§ **EXERCISE REQUIREMENTS**
Rewrite the items below with "series" replaced by "group" wherever it occurs and everything else left unchanged. Leave the pictures out.

§ **DATA FOR THIS TASK**
========================================================================
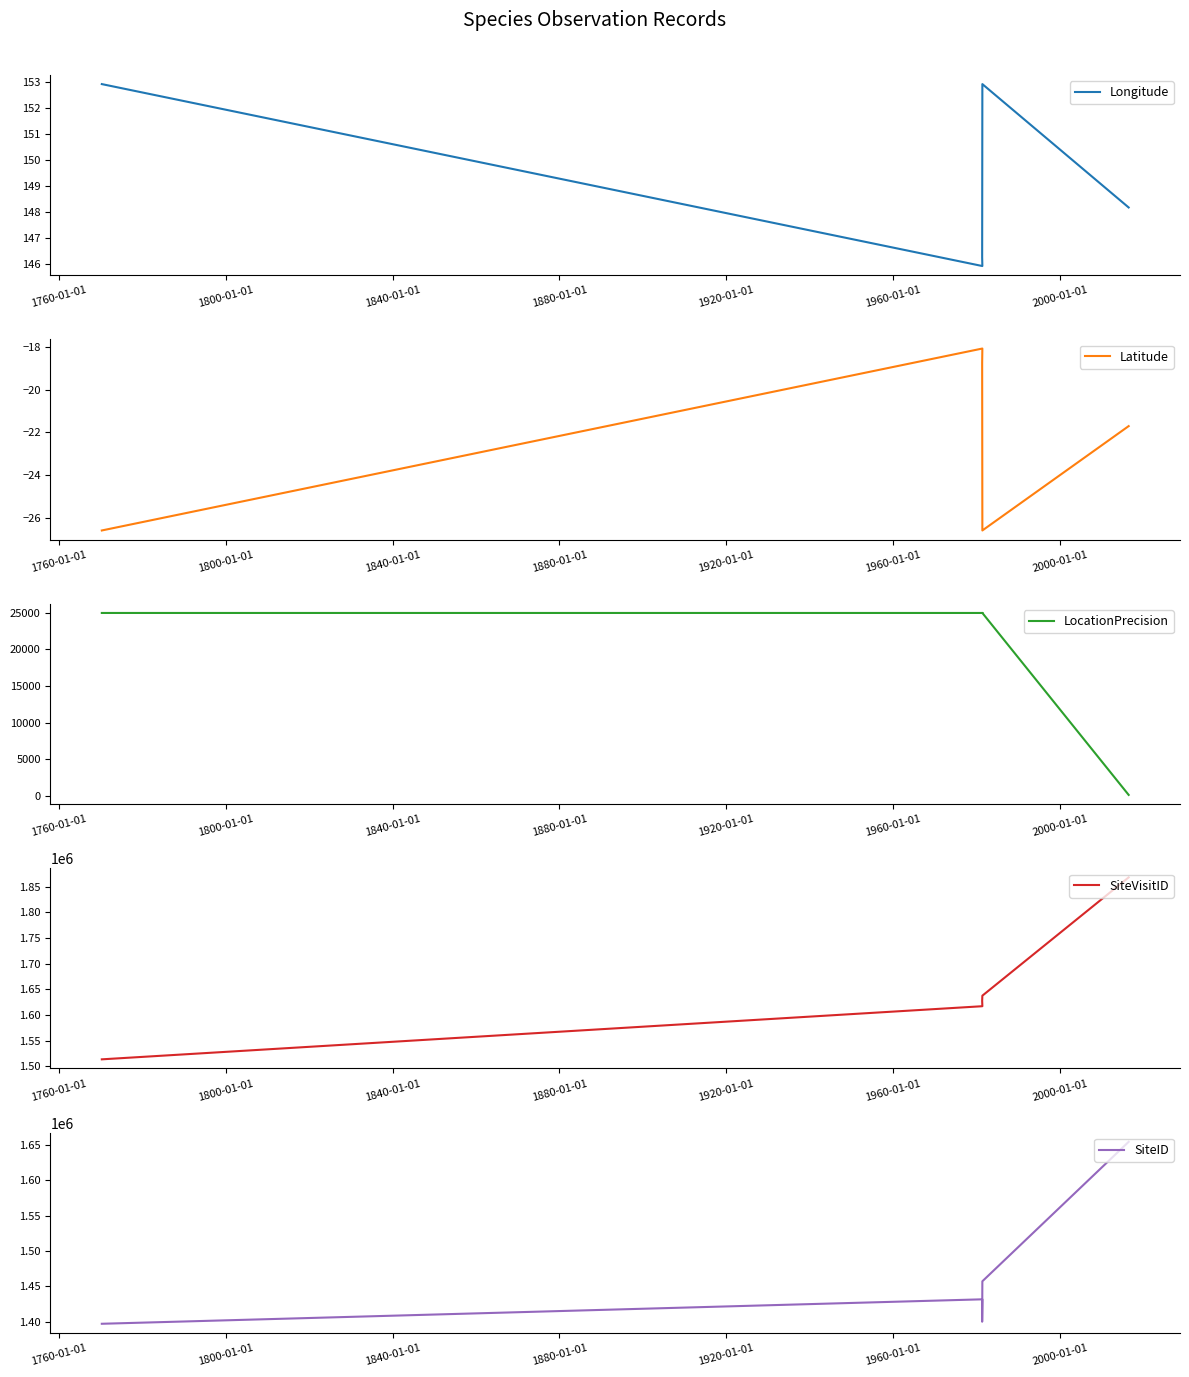

Rank the series by their maximum value, from highest to lowest.

SiteVisitID, SiteID, LocationPrecision, Longitude, Latitude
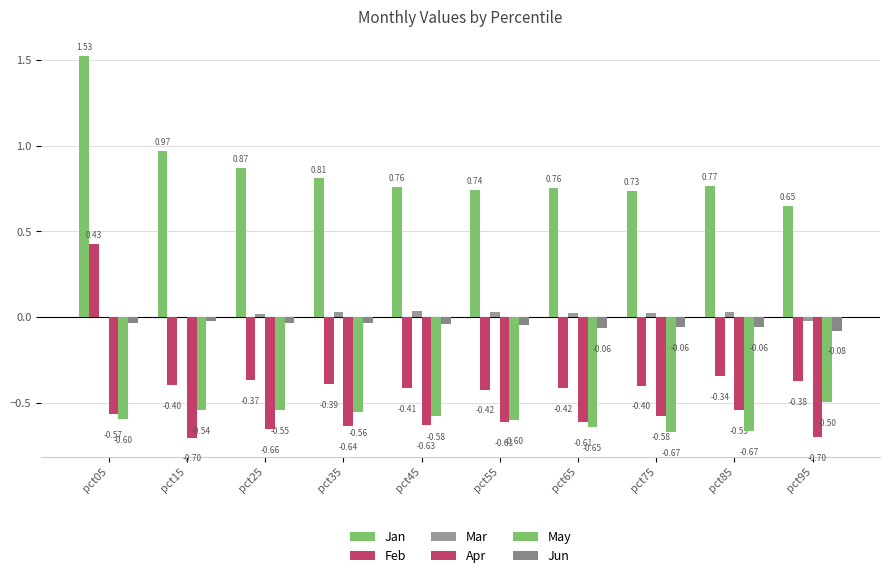

List the labels in order of Apr value, largest first.

pct85, pct05, pct75, pct55, pct65, pct45, pct35, pct25, pct95, pct15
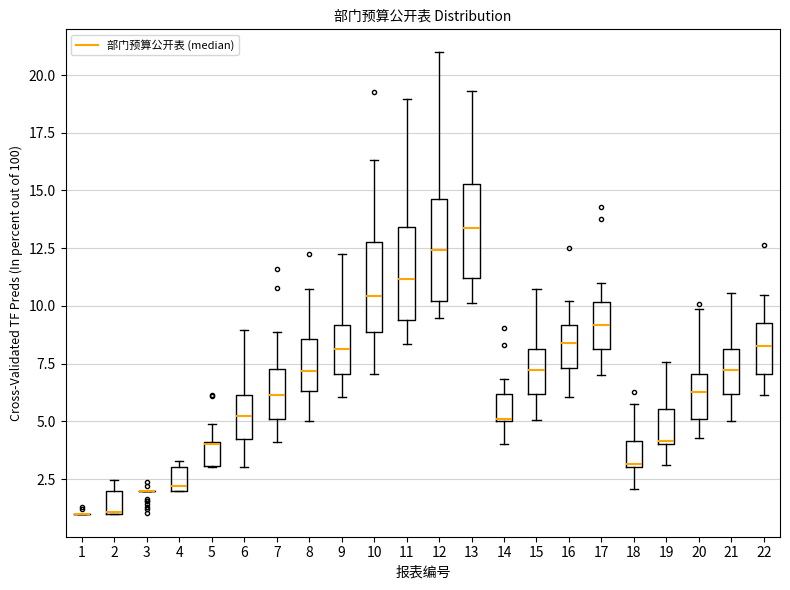

Reading left to right, read every box against the y-axis: the position of its median line, the range the box covers, and the ends of its whiskers. The values are not printed on the chart, so give them approximately, as read against the axis.

1: box collapsed to a line at 1.0, whiskers 1.0 to 1.0
2: median 1.0 (drawn on the box's lower edge), box 1.0 to 2.0, whiskers 1.0 to 2.5
3: box collapsed to a line at 2.0, whiskers 2.0 to 2.0
4: median 2.0 (just above the box's lower edge), box 2.0 to 3.0, whiskers 2.0 to 3.5
5: median 4.0, box 3.0 to 4.0, whiskers 3.0 to 5.0
6: median 5.0, box 4.0 to 6.0, whiskers 3.0 to 9.0
7: median 6.0, box 5.0 to 7.5, whiskers 4.0 to 9.0
8: median 7.0, box 6.5 to 8.5, whiskers 5.0 to 10.5
9: median 8.0, box 7.0 to 9.0, whiskers 6.0 to 12.0
10: median 10.5, box 9.0 to 13.0, whiskers 7.0 to 16.5
11: median 11.0, box 9.5 to 13.5, whiskers 8.5 to 19.0
12: median 12.5, box 10.0 to 14.5, whiskers 9.5 to 21.0
13: median 13.5, box 11.0 to 15.5, whiskers 10.0 to 19.5
14: median 5.0 (drawn on the box's lower edge), box 5.0 to 6.0, whiskers 4.0 to 7.0
15: median 7.0, box 6.0 to 8.0, whiskers 5.0 to 10.5
16: median 8.5, box 7.5 to 9.0, whiskers 6.0 to 10.0
17: median 9.0, box 8.0 to 10.0, whiskers 7.0 to 11.0
18: median 3.0 (just above the box's lower edge), box 3.0 to 4.0, whiskers 2.0 to 6.0
19: median 4.0, box 4.0 to 5.5, whiskers 3.0 to 7.5
20: median 6.0, box 5.0 to 7.0, whiskers 4.5 to 10.0
21: median 7.0, box 6.0 to 8.0, whiskers 5.0 to 10.5
22: median 8.5, box 7.0 to 9.5, whiskers 6.0 to 10.5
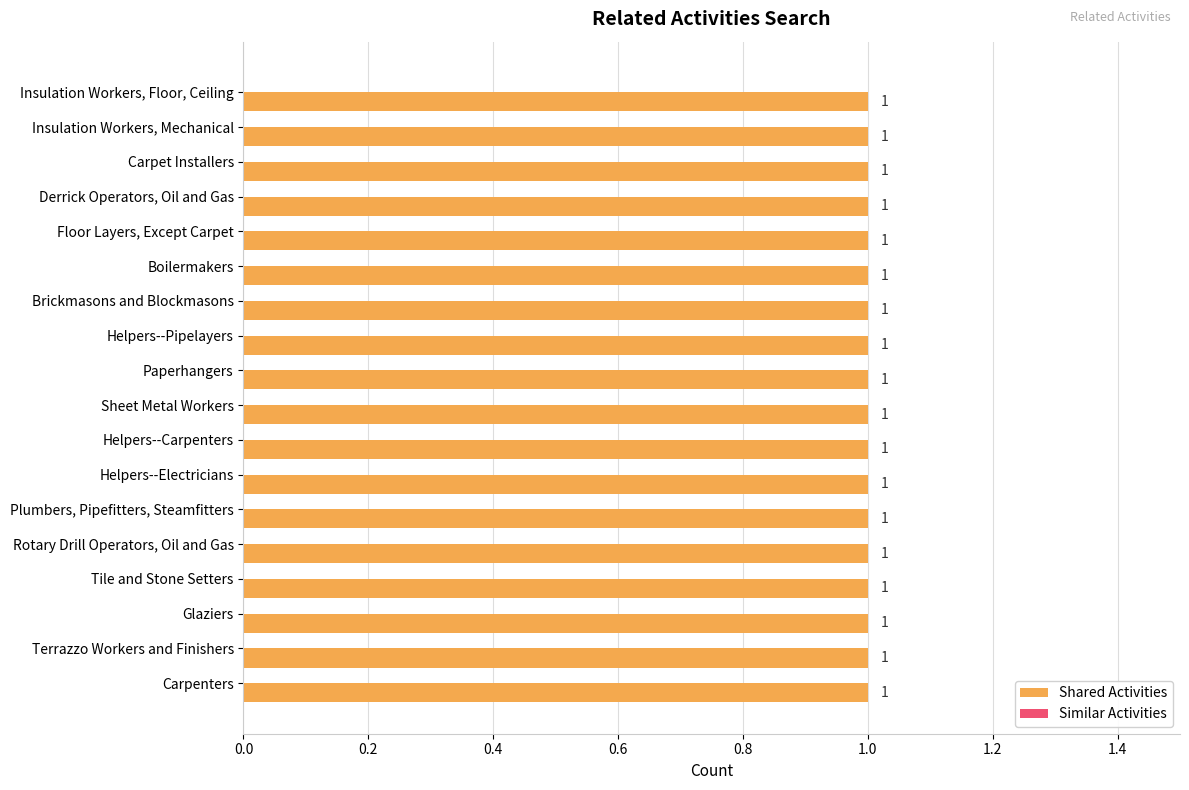

Which series has the widest spread of values?

Shared Activities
========================================================================
§ **EXERCISE RESPONSE**
Rank the group by their maximum value, from highest to lowest.

SiteVisitID, SiteID, LocationPrecision, Longitude, Latitude

List the labels in order of Apr value, largest first.

pct85, pct05, pct75, pct55, pct65, pct45, pct35, pct25, pct95, pct15

Reading left to right, read every box against the y-axis: the position of its median line, the range the box covers, and the ends of its whiskers. The values are not printed on the chart, so give them approximately, as read against the axis.

1: box collapsed to a line at 1.0, whiskers 1.0 to 1.0
2: median 1.0 (drawn on the box's lower edge), box 1.0 to 2.0, whiskers 1.0 to 2.5
3: box collapsed to a line at 2.0, whiskers 2.0 to 2.0
4: median 2.0 (just above the box's lower edge), box 2.0 to 3.0, whiskers 2.0 to 3.5
5: median 4.0, box 3.0 to 4.0, whiskers 3.0 to 5.0
6: median 5.0, box 4.0 to 6.0, whiskers 3.0 to 9.0
7: median 6.0, box 5.0 to 7.5, whiskers 4.0 to 9.0
8: median 7.0, box 6.5 to 8.5, whiskers 5.0 to 10.5
9: median 8.0, box 7.0 to 9.0, whiskers 6.0 to 12.0
10: median 10.5, box 9.0 to 13.0, whiskers 7.0 to 16.5
11: median 11.0, box 9.5 to 13.5, whiskers 8.5 to 19.0
12: median 12.5, box 10.0 to 14.5, whiskers 9.5 to 21.0
13: median 13.5, box 11.0 to 15.5, whiskers 10.0 to 19.5
14: median 5.0 (drawn on the box's lower edge), box 5.0 to 6.0, whiskers 4.0 to 7.0
15: median 7.0, box 6.0 to 8.0, whiskers 5.0 to 10.5
16: median 8.5, box 7.5 to 9.0, whiskers 6.0 to 10.0
17: median 9.0, box 8.0 to 10.0, whiskers 7.0 to 11.0
18: median 3.0 (just above the box's lower edge), box 3.0 to 4.0, whiskers 2.0 to 6.0
19: median 4.0, box 4.0 to 5.5, whiskers 3.0 to 7.5
20: median 6.0, box 5.0 to 7.0, whiskers 4.5 to 10.0
21: median 7.0, box 6.0 to 8.0, whiskers 5.0 to 10.5
22: median 8.5, box 7.0 to 9.5, whiskers 6.0 to 10.5

Which group has the widest spread of values?

Shared Activities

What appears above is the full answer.